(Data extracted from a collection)
-------------------------

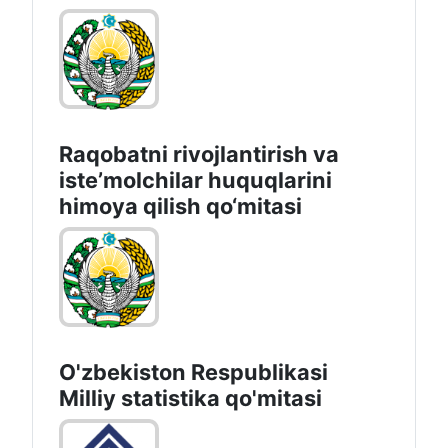
Raqobatni rivojlantirish va
isteʼmolchilar huquqlarini
himoya qilish qo‘mitasi
O'zbekiston Respublikasi
Milliy statistika qo'mitasi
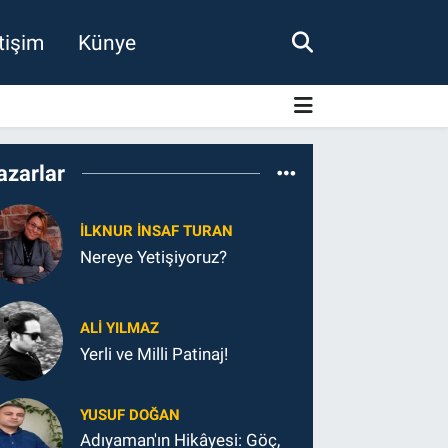
etişim
Künye
azarlar
İLKNUR İNSAF TURAN
Nereye Yetişiyoruz?
ALI YILMAZ
Yerli ve Milli Patinaj!
YUSUF DOĞAN
Adıyaman'ın Hikâyesi: Göç,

-------------------------

Pictures are to be left out when the lines from the one containing "Milliy statistika qo'mitasi" through the end of the records above are repeated exactly; no other line is wanted.

--- EXPECTED OUTPUT ---
Milliy statistika qo'mitasi
etişim
Künye
azarlar
İLKNUR İNSAF TURAN
Nereye Yetişiyoruz?
ALI YILMAZ
Yerli ve Milli Patinaj!
YUSUF DOĞAN
Adıyaman'ın Hikâyesi: Göç,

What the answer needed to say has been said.